ただしこの映画は、禁欲せよと説いているのではない。成功や、「他者の目に映えたい」気持ちと無縁の場所で成立する魂の平穏と幸福に浸ることが結果的に欲望から我々を遠ざけてくれる可能性を提示してくれる。(そして欲、期待はしばしば心をかき乱す)

 

出世欲に満ち、成功することを目標にする人々にとって、ブルーカラーの、特にトイレ清掃員は、「存在しない」ものであり、それになることなどあり得ない。

けれどこの映画は、心の平穏に満ち満ちて文化的な暮らしを送る清貧な男性に優しい眼差しを送っている。

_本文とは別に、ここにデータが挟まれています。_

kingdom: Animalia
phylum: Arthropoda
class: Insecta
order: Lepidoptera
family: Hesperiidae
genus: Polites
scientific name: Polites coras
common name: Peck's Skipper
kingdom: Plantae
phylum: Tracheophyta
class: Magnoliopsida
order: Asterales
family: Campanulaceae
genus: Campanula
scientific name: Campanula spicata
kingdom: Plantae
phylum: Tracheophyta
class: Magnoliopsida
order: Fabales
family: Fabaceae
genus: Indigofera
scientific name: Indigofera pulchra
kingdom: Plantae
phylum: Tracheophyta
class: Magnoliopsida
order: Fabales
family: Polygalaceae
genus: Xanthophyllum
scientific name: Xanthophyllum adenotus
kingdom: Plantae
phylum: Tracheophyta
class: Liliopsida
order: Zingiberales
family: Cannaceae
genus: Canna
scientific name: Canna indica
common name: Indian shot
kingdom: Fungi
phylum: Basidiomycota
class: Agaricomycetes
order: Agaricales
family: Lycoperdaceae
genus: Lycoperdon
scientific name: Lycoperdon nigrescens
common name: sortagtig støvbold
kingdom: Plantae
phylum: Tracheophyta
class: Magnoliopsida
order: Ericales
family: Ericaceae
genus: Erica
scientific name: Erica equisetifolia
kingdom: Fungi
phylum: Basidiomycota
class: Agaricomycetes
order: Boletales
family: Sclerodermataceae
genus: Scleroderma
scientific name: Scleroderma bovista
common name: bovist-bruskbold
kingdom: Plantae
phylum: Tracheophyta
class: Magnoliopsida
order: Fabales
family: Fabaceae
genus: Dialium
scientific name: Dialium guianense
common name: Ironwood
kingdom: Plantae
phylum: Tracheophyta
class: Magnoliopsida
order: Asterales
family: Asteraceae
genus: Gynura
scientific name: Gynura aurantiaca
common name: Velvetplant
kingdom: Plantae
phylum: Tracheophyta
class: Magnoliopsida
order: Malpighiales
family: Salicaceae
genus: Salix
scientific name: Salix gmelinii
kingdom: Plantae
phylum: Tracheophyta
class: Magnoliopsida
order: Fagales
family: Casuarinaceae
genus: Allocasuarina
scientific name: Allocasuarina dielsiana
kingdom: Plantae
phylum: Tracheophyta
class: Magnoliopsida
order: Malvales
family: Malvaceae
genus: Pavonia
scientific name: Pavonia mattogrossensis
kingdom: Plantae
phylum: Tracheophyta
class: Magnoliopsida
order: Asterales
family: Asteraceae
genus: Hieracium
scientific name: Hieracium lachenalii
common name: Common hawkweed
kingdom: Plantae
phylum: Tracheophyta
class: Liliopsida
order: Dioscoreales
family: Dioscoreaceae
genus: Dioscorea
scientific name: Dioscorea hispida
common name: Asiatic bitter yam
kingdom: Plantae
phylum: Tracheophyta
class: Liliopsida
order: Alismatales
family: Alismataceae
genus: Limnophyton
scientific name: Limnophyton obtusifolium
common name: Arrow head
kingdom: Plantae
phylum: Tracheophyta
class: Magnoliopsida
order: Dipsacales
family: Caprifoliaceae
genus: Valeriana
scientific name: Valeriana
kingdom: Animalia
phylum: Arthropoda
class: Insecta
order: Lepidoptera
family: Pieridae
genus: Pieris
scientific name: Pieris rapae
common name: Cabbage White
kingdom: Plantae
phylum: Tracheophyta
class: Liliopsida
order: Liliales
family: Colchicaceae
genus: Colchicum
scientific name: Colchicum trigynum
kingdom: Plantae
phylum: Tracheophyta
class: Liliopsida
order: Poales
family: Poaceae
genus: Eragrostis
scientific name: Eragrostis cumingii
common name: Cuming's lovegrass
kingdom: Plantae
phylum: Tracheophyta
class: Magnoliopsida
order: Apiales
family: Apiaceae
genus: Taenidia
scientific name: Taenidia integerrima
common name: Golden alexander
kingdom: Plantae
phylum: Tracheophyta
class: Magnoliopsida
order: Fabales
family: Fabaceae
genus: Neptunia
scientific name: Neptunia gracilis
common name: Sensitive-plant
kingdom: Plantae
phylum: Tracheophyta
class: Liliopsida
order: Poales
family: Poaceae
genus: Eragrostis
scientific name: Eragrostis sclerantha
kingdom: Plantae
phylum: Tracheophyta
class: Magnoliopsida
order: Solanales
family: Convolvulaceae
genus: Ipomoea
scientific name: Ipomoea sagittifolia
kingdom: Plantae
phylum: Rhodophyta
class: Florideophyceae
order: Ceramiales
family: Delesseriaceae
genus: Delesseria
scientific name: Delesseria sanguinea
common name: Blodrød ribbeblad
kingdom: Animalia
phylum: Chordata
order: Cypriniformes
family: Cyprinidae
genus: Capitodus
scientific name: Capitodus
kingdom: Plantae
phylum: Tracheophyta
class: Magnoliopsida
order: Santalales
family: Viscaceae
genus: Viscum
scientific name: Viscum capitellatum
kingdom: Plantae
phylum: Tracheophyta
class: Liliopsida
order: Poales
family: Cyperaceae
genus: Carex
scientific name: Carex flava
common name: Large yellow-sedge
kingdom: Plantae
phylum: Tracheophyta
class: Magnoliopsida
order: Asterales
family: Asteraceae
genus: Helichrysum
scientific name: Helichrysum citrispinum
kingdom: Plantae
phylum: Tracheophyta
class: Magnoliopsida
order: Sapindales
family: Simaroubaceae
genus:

それは社会的成功を目指して日々心を掻き乱される人生に対するカウンターとして成立している。静かなブームであるアナログ志向との相性が良く、監督の趣味嗜好にも合致しそうだ。けれどもこの映画が肯定している価値観は、悪用される危険性もある。その点については、ひとつ別の記事で触れておいた。

 

 

※それに主人公もブルーカラー労働者の実像をそのまま描いているというよりも、美化されているが、それは彼の生い立ちに起因しているようだけれども、それがかえって現代社会の人々が持つ価値観に対するカウンターとして成立する。

 

※好意的に捉えるなれば、作為的に選出されたあれらの美しい公衆トイレこそ、主人公にとってのプライドなのだ、とも言える。

 

※主人公がプライドを放棄するに至ったのは、競争に敗北したゆえの消極的な結果なのか、はたまた積極的に、ポジティブな理由から来たものなのかは不明。